If you’ve downloaded and installed Cassandra 0.7.0 you may have noticed that neither Net::Cassandra or Net::Cassandra::Easy work with it. The thrift interface on 0.7.0 has changed, and the Perl modules available on CPAN seem to use the old method signatures.
Even if you generate your code from the brand new conf/cassandra.thrift interface file, you’ll discover that the several Perl examples and code snippets available on the WWW don’t work anymore. You won’t even get past the login phase, as the CassandraClient::login() method signature has changed as well.
So, let’s get Perl to talk to Cassandra 0.7.0.
First, is Cassandra 0.7.0 up and running?
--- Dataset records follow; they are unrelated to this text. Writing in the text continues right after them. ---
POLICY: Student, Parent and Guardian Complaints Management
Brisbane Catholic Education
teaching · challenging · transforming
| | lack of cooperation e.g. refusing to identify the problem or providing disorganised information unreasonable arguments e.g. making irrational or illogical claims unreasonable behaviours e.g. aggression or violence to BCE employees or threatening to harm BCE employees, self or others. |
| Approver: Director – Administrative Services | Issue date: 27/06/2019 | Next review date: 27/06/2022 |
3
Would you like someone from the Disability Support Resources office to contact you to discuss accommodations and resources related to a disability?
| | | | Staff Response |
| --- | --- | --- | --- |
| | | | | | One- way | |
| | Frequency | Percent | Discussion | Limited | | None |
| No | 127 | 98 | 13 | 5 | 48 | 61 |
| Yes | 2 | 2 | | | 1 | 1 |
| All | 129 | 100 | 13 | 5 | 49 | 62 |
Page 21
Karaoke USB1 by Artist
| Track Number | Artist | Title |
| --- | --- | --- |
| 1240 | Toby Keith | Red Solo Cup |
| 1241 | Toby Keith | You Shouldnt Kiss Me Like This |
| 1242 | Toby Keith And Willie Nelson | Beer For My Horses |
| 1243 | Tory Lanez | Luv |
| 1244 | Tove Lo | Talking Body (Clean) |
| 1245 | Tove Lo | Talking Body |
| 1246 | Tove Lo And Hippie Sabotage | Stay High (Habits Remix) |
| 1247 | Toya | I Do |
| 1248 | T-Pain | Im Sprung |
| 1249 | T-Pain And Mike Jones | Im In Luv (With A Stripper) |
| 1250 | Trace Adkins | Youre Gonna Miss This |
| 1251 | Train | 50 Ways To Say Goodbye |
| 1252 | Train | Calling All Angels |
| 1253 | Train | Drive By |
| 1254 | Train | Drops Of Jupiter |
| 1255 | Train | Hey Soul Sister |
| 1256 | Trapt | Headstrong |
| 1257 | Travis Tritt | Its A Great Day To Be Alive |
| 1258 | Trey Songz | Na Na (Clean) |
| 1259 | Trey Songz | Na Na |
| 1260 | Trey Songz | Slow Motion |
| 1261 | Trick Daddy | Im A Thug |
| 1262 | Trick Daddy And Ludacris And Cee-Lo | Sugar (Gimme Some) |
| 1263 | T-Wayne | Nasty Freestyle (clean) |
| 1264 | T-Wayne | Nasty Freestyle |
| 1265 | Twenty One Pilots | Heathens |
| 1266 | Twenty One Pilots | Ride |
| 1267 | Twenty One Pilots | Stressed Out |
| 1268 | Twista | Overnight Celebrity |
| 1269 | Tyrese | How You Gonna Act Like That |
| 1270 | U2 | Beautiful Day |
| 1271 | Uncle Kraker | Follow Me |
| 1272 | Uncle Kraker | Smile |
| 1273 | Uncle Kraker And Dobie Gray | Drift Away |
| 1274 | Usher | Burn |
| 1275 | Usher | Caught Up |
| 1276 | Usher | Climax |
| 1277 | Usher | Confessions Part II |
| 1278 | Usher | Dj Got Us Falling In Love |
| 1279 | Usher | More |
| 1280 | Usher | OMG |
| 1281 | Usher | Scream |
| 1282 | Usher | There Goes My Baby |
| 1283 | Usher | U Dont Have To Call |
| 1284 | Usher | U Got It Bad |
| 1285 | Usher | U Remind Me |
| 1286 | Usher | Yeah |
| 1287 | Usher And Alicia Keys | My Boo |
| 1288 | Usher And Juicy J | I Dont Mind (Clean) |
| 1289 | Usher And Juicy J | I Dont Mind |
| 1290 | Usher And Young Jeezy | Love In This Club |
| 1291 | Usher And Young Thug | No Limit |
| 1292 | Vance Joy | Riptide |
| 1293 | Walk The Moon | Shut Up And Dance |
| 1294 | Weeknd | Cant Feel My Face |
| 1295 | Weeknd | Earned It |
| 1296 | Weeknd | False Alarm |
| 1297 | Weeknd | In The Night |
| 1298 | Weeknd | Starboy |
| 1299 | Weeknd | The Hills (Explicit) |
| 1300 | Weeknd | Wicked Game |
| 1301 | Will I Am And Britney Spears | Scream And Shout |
This post assumes you have Cassandra 0.7.0 up and running on your machine. If not, please download it here. Remember, this post is about 0.7.0 – things have changed and are likely to do so again in future versions. Let’s stick with 0.7.0 for now.
All you have to do is download the tarball, extract it, change into the apache-cassandra-0.7.0 directory and run bin/cassandra -f – The examples below work with the default install.
If you happen to rename apache-cassandra-0.7.0, then please adapt path names accordingly throughout this text.
Thrift?
Thrift is a nifty little protocol that does, broadly, what SOAP and CORBA do : it’s an RPC glue between distributed systems. Say you’ve got a do_something() server function written in Python that you’d like to call, from across the world, using a Perl app. Thrift allows you to define an interface on both sides so that the Perl app can just say do_something() and the Python will get the message and reply transparently through the inverse process.
Cassandra is written in Java, and Thrift allows Perl to talk to Cassandra locally or from across the Internet using sockets. Basically, that’s all we need to know about Thrift. Here are the nitty gritty details, if you have the time.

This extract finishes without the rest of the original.